TASK DETAILS — The entries are to be output word for word, with the pictures omitted.

++++

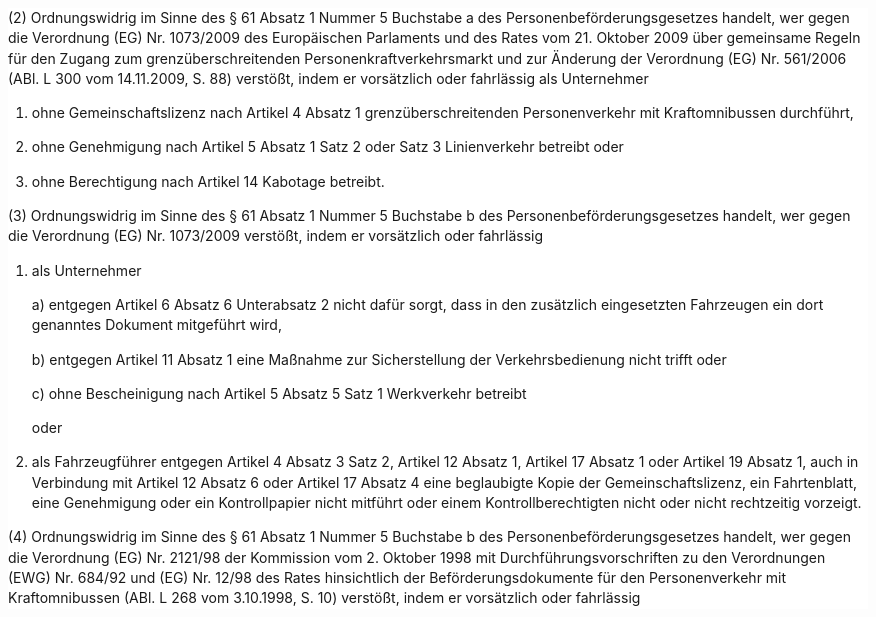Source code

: 

(2) Ordnungswidrig im Sinne des § 61 Absatz 1 Nummer 5 Buchstabe a des
Personenbeförderungsgesetzes handelt, wer gegen die Verordnung (EG)
Nr. 1073/2009 des Europäischen Parlaments und des Rates vom 21.
Oktober 2009 über gemeinsame Regeln für den Zugang zum
grenzüberschreitenden Personenkraftverkehrsmarkt und zur Änderung der
Verordnung (EG) Nr. 561/2006 (ABl. L 300 vom 14.11.2009, S. 88)
verstößt, indem er vorsätzlich oder fahrlässig als Unternehmer

1.  ohne Gemeinschaftslizenz nach Artikel 4 Absatz 1 grenzüberschreitenden
    Personenverkehr mit Kraftomnibussen durchführt,


2.  ohne Genehmigung nach Artikel 5 Absatz 1 Satz 2 oder Satz 3
    Linienverkehr betreibt oder


3.  ohne Berechtigung nach Artikel 14 Kabotage betreibt.




(3) Ordnungswidrig im Sinne des § 61 Absatz 1 Nummer 5 Buchstabe b des
Personenbeförderungsgesetzes handelt, wer gegen die Verordnung (EG)
Nr. 1073/2009 verstößt, indem er vorsätzlich oder fahrlässig

1.  als Unternehmer

    a)  entgegen Artikel 6 Absatz 6 Unterabsatz 2 nicht dafür sorgt, dass in
        den zusätzlich eingesetzten Fahrzeugen ein dort genanntes Dokument
        mitgeführt wird,


    b)  entgegen Artikel 11 Absatz 1 eine Maßnahme zur Sicherstellung der
        Verkehrsbedienung nicht trifft oder


    c)  ohne Bescheinigung nach Artikel 5 Absatz 5 Satz 1 Werkverkehr betreibt



    oder


2.  als Fahrzeugführer entgegen Artikel 4 Absatz 3 Satz 2, Artikel 12
    Absatz 1, Artikel 17 Absatz 1 oder Artikel 19 Absatz 1, auch in
    Verbindung mit Artikel 12 Absatz 6 oder Artikel 17 Absatz 4 eine
    beglaubigte Kopie der Gemeinschaftslizenz, ein Fahrtenblatt, eine
    Genehmigung oder ein Kontrollpapier nicht mitführt oder einem
    Kontrollberechtigten nicht oder nicht rechtzeitig vorzeigt.




(4) Ordnungswidrig im Sinne des § 61 Absatz 1 Nummer 5 Buchstabe b des
Personenbeförderungsgesetzes handelt, wer gegen die Verordnung (EG)
Nr. 2121/98 der Kommission vom 2. Oktober 1998 mit
Durchführungsvorschriften zu den Verordnungen (EWG) Nr. 684/92 und
(EG) Nr. 12/98 des Rates hinsichtlich der Beförderungsdokumente für
den Personenverkehr mit Kraftomnibussen (ABl. L 268 vom 3.10.1998, S.
10) verstößt, indem er vorsätzlich oder fahrlässig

++++

RESULT FOR THIS TASK —
Source code

: 

(2) Ordnungswidrig im Sinne des § 61 Absatz 1 Nummer 5 Buchstabe a des
Personenbeförderungsgesetzes handelt, wer gegen die Verordnung (EG)
Nr. 1073/2009 des Europäischen Parlaments und des Rates vom 21.
Oktober 2009 über gemeinsame Regeln für den Zugang zum
grenzüberschreitenden Personenkraftverkehrsmarkt und zur Änderung der
Verordnung (EG) Nr. 561/2006 (ABl. L 300 vom 14.11.2009, S. 88)
verstößt, indem er vorsätzlich oder fahrlässig als Unternehmer

1.  ohne Gemeinschaftslizenz nach Artikel 4 Absatz 1 grenzüberschreitenden
    Personenverkehr mit Kraftomnibussen durchführt,


2.  ohne Genehmigung nach Artikel 5 Absatz 1 Satz 2 oder Satz 3
    Linienverkehr betreibt oder


3.  ohne Berechtigung nach Artikel 14 Kabotage betreibt.




(3) Ordnungswidrig im Sinne des § 61 Absatz 1 Nummer 5 Buchstabe b des
Personenbeförderungsgesetzes handelt, wer gegen die Verordnung (EG)
Nr. 1073/2009 verstößt, indem er vorsätzlich oder fahrlässig

1.  als Unternehmer

    a)  entgegen Artikel 6 Absatz 6 Unterabsatz 2 nicht dafür sorgt, dass in
        den zusätzlich eingesetzten Fahrzeugen ein dort genanntes Dokument
        mitgeführt wird,


    b)  entgegen Artikel 11 Absatz 1 eine Maßnahme zur Sicherstellung der
        Verkehrsbedienung nicht trifft oder


    c)  ohne Bescheinigung nach Artikel 5 Absatz 5 Satz 1 Werkverkehr betreibt



    oder


2.  als Fahrzeugführer entgegen Artikel 4 Absatz 3 Satz 2, Artikel 12
    Absatz 1, Artikel 17 Absatz 1 oder Artikel 19 Absatz 1, auch in
    Verbindung mit Artikel 12 Absatz 6 oder Artikel 17 Absatz 4 eine
    beglaubigte Kopie der Gemeinschaftslizenz, ein Fahrtenblatt, eine
    Genehmigung oder ein Kontrollpapier nicht mitführt oder einem
    Kontrollberechtigten nicht oder nicht rechtzeitig vorzeigt.




(4) Ordnungswidrig im Sinne des § 61 Absatz 1 Nummer 5 Buchstabe b des
Personenbeförderungsgesetzes handelt, wer gegen die Verordnung (EG)
Nr. 2121/98 der Kommission vom 2. Oktober 1998 mit
Durchführungsvorschriften zu den Verordnungen (EWG) Nr. 684/92 und
(EG) Nr. 12/98 des Rates hinsichtlich der Beförderungsdokumente für
den Personenverkehr mit Kraftomnibussen (ABl. L 268 vom 3.10.1998, S.
10) verstößt, indem er vorsätzlich oder fahrlässig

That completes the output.